My first Airbnb apartment was a tiny flat tucked away somewhere in the heart of Paris. The door to the apartment was down a side street (only found with a local’s directions and keys hidden inside their postbox). Inside, there were photographs of my host’s family on the walls, and her clothes were in the cupboard. It definitely wasn’t a hotel, it was somebody’s home – and I loved it.
Airbnb started in 2008 when two housemates couldn’t make ends meet and decided to rent out an air mattress or two on their floor. Nearly 10 years later, and despite a plethora of backlash, Airbnb has welcomed over 160 million guests (Beyoncé making up one of those), launched in 191 countries and listed the whole of Sweden as up for rent.
So how have two housemates managed to convince millions of people, including me, to ditch the traditional way we travel and stay in stranger’s homes instead?
My answer?
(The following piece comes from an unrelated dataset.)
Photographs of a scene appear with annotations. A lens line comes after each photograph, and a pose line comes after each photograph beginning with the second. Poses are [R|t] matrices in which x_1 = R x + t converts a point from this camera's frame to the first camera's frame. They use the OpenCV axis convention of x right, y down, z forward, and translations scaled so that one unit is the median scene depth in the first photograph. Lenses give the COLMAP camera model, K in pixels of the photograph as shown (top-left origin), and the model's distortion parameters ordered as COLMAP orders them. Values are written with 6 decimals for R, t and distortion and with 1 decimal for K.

Very clear, very consistent marketing.
Airbnb’s approach across all platforms is playful, inclusive, some might say it’s a little bit whimsical but most importantly, every decision is informed by their brand statement – ‘Belong Anywhere’.
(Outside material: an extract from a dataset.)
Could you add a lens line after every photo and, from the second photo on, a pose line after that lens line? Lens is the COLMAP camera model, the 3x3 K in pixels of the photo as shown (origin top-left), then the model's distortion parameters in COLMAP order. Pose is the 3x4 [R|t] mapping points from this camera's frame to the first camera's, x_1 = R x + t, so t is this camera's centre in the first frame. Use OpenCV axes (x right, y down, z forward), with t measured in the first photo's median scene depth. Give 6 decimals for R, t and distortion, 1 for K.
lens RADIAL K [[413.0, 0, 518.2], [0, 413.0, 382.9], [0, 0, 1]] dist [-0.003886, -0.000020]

I want to take a look at how these two words have informed some of their most successful marketing, from memorable PR stunts to social media strategies, and how we can all learn a little something from Airbnb…
Proving the point with experimental marketing
— LP Architects (@LiptonPlantArch) May 18, 2015
Airbnb are no strangers to an online competition, but two years later and people are still talking about that floating house.
In case you didn’t see it, to celebrate the passing of the Deregulation Act (a law which made Airbnb legal in London) the company made a house which set sail down the Thames. After a week of bobbing along the river, the competition winners had the opportunity to stay a few nights inside the house, proving that you can belong anywhere – even if that’s under London Bridge!
Anyone walking across the river would’ve seen it and the results from the exposure both online and around London were evident. Over 73,500 people visited Airbnb’s website as a result of the campaign, with almost 30,000 of those being new visitors to the site.
Okay, not all brands have the budget to pull off a campaign of this size, but experimental marketing doesn’t have to be large scale to work. There’s definitely some inspiration to be taken here – don’t be afraid to get your results differently.
Establishing community with testimonials
From ‘opening doors in times of need’ to ‘new beginnings’, Airbnb Stories reveal how belonging to the Airbnb community has changed the lives of hosts and guests alike. By teaming up with local directors and photographers, this campaign acts on the message of belonging and makes a now billion dollar business feel local.
This campaign is almost a throwback to where Airbnb all started, and you can easily imagine those two housemates being featured amongst these hosts.
Airbnb Stories challenges what we’ve come to expect from the age-old customer testimony, and it’s well worth thinking about how this fresh approach could be applied to other traditional marketing activities we often engage in.
Sharing experiences with user generated content
Escape to Lake Cavanaugh where your cabin door opens up right to the lake. You can’t miss the sun rising or setting, especially not from your spacious deck––lounge chairs included. And when you’re not paddling out in the water on a kayak, get snug and enjoy the fresh Pacific Northwest-air with a friend. ⠀⠀⠀⠀⠀⠀⠀ Photo: @sonjalund
Airbnb’s Instagram is a collage of experiences – of family picnics and boat journeys, of mountain hikes and road trips. Despite the seemingly ordered aesthetic, the majority of images on their feed are taken by Airbnb guests and hosts. Much like Airbnb Stories, this user generated content continues to connect an online community and shows just how much ‘Belong Anywhere’ is truly embedded in all of their outputs.
Airbnb have also cleverly added a ‘Book from our feed’ element to their Instagram, which allows you to check out the availability of the homes that are featured (could their social media game be any stronger?).
So… What can we learn from Airbnb?
In my opinion, Airbnb has set the bar for all of us when it comes to marketing a brand.
In the past few years, we have seen a significant change in the way consumers interact with brands. Gone are the days of sitting at a desktop with just a few tabs open at a time. Now, with more than half of internet use taking place on our mobiles, users flit between apps, internet browsers and instant messaging all in a few seconds.
‘Belong anywhere’ informing Airbnb’s marketing creates clarity. So whether you’re browsing their social media feeds during your commute home, reading their blog whilst you’re waiting for the kettle to boil or walking along the River Thames you know who they are and what they’re about. And that is definitely something we should all aspire towards.